“The ship was making her way steadily through small waves which slapped her and then fizzled like effervescing water, leaving a little border of bubbles and foam on either side.” -Virginia Woolf, The Voyage Out

For the last five days, with the exception of one barely visible tanker in the far-off distance, we have encountered no other boats in this watery corner of the South Pacific. We are 14 people, living in our very own world at the centre of a 10 mile wide circle of blue. S/V TravelEdge dips and cuts cleanly through the clear water, leaving a lacy trail of sea foam and spume that billows out beneath and behind us, with a soft swish of sight and sound. I could watch this all day.

It’s certainly been an adjustment for many of us, settling into the rhythm and routine of life on board. A common complaint is brain fog – the inability to concentrate as nausea, fatigue, and over-stimulation by a novel environment impacts each of us in different ways. Regular administrative tasks take longer than on land and many report that simple mental processing has temporarily slowed right down. Looking to the water as we make our way kind of helps, I find. It is hypnotic, and in this way, soothing and refreshing.

There is a term for this type of mental-massage that is brought on by looking at the water, a state of sustained yet gentle attention, known as ‘Soft Fascination’. In his book “The Blue Mind: How water makes you happier, more connected and better at what you do”, Wallace J Nichols writes about this phenomenon, and how “in the motion of water we see patterns that never exactly repeat themselves yet have a restful similarity to them.
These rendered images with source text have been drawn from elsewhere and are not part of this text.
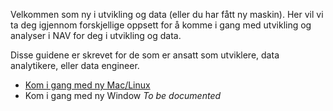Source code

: Velkommen som ny i utvikling og data (eller du har fått ny maskin).
Her vil vi ta deg igjennom forskjellige oppsett for å komme i gang med utvikling og analyser i NAV for deg i utvikling og data.

Disse guidene er skrevet for de som er ansatt som utviklere, data analytikere, eller data engineer.

- [Kom i gang med ny Mac/Linux](ny-unix.md)
- Kom i gang med ny Window *To be documented*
Our eyes are drawn to the combination of novelty and repetition, the necessary criteria for the restfulness of “involuntary attention”.

Soft Fascination has been proven to powerfully induce restful and restorative effects on the mind. And yet is rare that contemporary life affords this opportunity for involuntary attention, as our surroundings and technologies are primed to maximise profits within the attention economy. Of course, out here at sea we are cut off from phone signal and any updates from home and the media. Crew member Natasha receives a notification that her phone screen time is down a massive 95% from last week, a sharp drop-off from when we were still on land. And it’s quite nice actually – for better or worse, we are all more present, more *here*. And with ample time to be watching the waves.

The state of involuntary attention induced by contact with nature enables our minds to calm down, and catch up. Some studies even stress “the necessity of a rich non-human environment as crucial to healthy psychological development in human beings” (Paul Shepard,’Nature and Madness’). But not to worry, for all of you reading this from the stability of land – opportunities for involuntary attention or ‘soft fascination’ are not only to be found in the open ocean. The human mind finds respite in so many patterns occurring in nature – such as rustling leaves, pattering rain, flickering fire.